What these metrics mean

top-1 flip rate

Alias of `router_flip_rate` — see that entry for cap/drop.

per
per-(token, layer).
cap
no cap — observability only.
on cap
no drop — observability only.
top-k set disagreement

Alias of `token_expert_disagreement_rate` — see that entry for cap/drop.

per
per-token.
cap
no cap — observability only.
on cap
no drop — observability only.
router_flip_rate

Fraction of (token, layer) pairs where MoE top-1 routed expert differs between rollout and trainer.

per
per-(token, layer); dashboards display the mean.
cap
no cap — observability only. OPBC does not directly act on router_flip_rate; the metric informs whether to pin the rollout to the trainer's precision class via `PolicyManifest`.
on cap
no drop — observability only. Decisions to reject a worker on precision mismatch happen at validator time, not at metric time.

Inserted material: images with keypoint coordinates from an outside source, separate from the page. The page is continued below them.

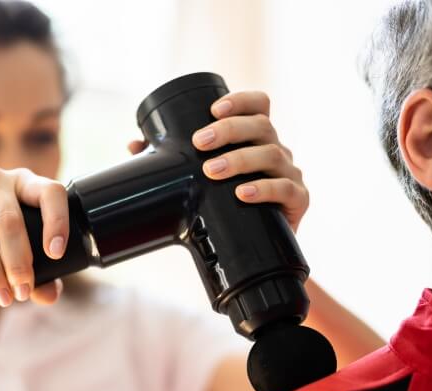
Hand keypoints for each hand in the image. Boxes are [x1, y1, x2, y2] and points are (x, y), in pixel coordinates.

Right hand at [0, 164, 67, 306]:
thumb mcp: (10, 255)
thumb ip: (36, 275)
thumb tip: (51, 296)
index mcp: (23, 183)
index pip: (50, 192)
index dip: (57, 221)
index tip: (56, 254)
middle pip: (10, 222)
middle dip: (18, 264)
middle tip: (21, 294)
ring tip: (1, 298)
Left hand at [128, 91, 307, 232]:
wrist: (254, 249)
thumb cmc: (227, 206)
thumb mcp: (203, 181)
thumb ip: (172, 161)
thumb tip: (133, 146)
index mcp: (256, 138)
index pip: (259, 105)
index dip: (240, 100)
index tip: (214, 108)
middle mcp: (276, 150)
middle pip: (261, 125)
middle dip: (229, 130)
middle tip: (200, 142)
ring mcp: (289, 173)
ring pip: (271, 154)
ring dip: (239, 159)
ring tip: (212, 170)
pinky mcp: (298, 200)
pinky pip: (285, 189)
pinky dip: (263, 190)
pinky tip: (242, 194)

Top-1 stability under quantization or precision changes. Low values (<5%) suggest the dominant expert is robust. Same as the top-1 flip rate shown on the router dashboard.

token_expert_disagreement_rate

Fraction of tokens with at least one MoE layer where the top-k *set* of routed experts differs.

per
per-token (a token counts if any layer disagrees).
cap
no cap — observability only.
on cap
no drop — observability only.

More sensitive than top-1 flip — quantization noise often shuffles the lower-ranked experts even when the dominant one is stable. Visible in the gap between this and the top-1 flip rate.